We currently have fine-grained access tokens disabled for our Organization on GitHub, but I would like to turn them on so people can start using them. I think eventually we may want to require these for access to our org, but for now they will be optional.
Any objections to doing this? If not I’ll try to enable them next week.
3 Likes
No objections. I can’t see any downside to have them enabled.
IDK if it’s related, but today I tried to use reviewable again and it didn’t work.
Note that I used it once some time ago, without any problems.

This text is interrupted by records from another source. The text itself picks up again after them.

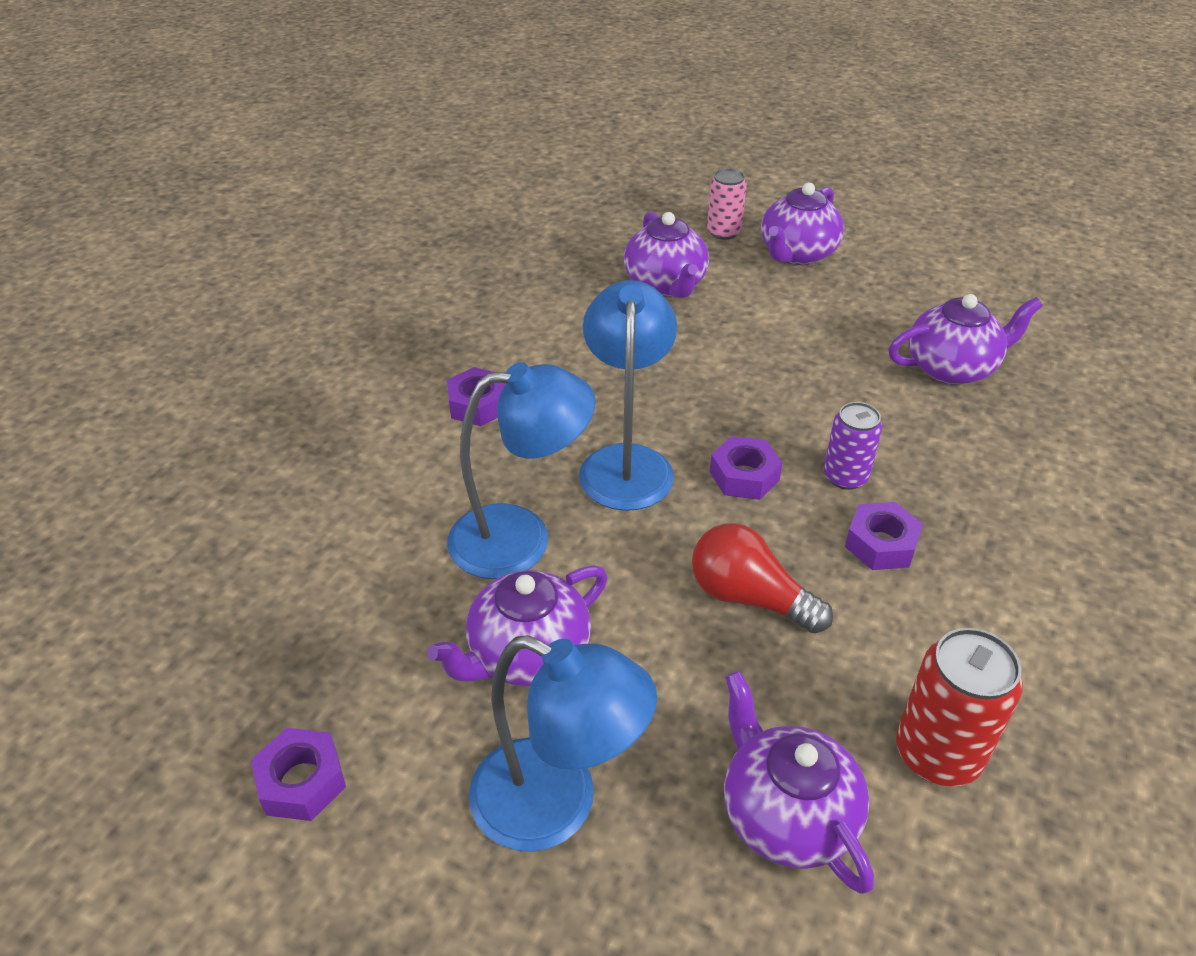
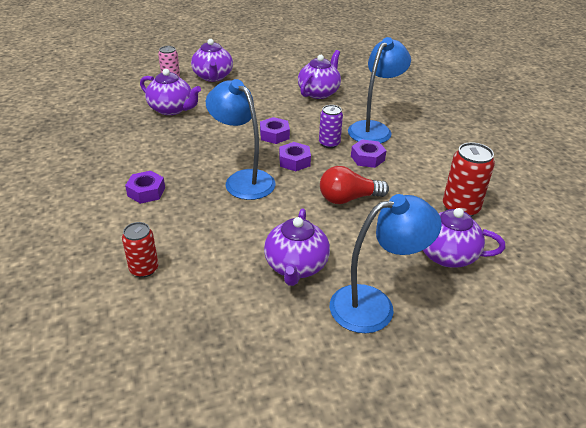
camera: 45 degrees left, 5 degrees down
(302, 781) = (267, 373): purple nut -> purple nut (274, 135)
(346, 520) = (144, 269): none -> red can
(521, 538) = (237, 229): blue lamp -> blue lamp (374, 129)

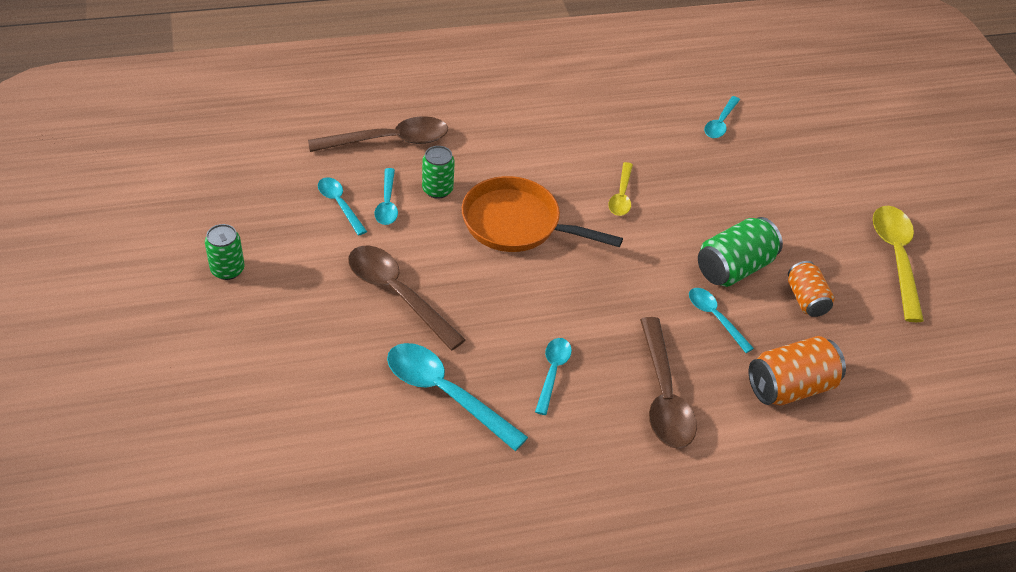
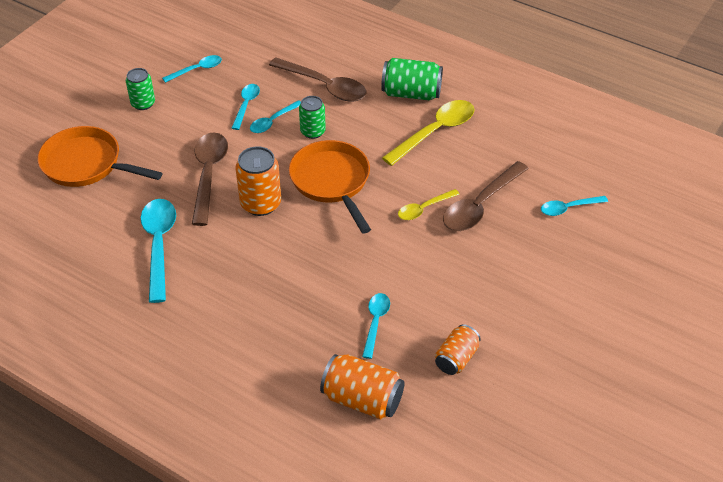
camera: 50 degrees right, 0 degrees up
(254, 371) = (86, 164): none -> orange pan
(483, 286) = (260, 204): none -> orange can
(552, 372) = (231, 278): turquoise spoon -> turquoise spoon (197, 70)
(664, 395) = (275, 340): brown spoon -> brown spoon (480, 205)
(734, 268) = (435, 303): green can -> green can (411, 93)
(895, 258) = (569, 383): yellow spoon -> yellow spoon (435, 132)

Now, it prints an error message like this when I want to submit my review:
Failed to publish: GitHub error 403 on POST https://api.github.com/repos/llvm/llvm-project/pulls/78315/reviews: Although you appear to have the correct authorization credentials, the
llvm organization has enabled OAuth App access restrictions, meaning that data access to third-parties is limited. For more information on these restrictions, including how to enable this app, visit https://docs.github.com/articles/restricting-access-to-your-organization-s-data/
Could it be related?
In my Sign in to GitHub · GitHub on tab “Authorized OAuth Apps”, after selecting “Reviewable” I have this:
It’s not related, because I haven’t made the config change yet. Do you remember the approximate date the last time it worked?
I can’t recall. It must have been sometimes before the holidays. It could be that I simply don’t remember correctly and I never actually published anything using that app, thus hiding this error message.
@beanz is working on the policy to allow 3-rd party apps to access project-wide information (including e.g. emails of users). It is disabled until the policy will be established and the privacy policy of apps reviewed to comply.
I have enabled this for the llvm organization now. I would encourage every one to use fine-grained access tokens from now on, especially if you belong to multiple organizations on GitHub. If you run into any issues with this, let me know.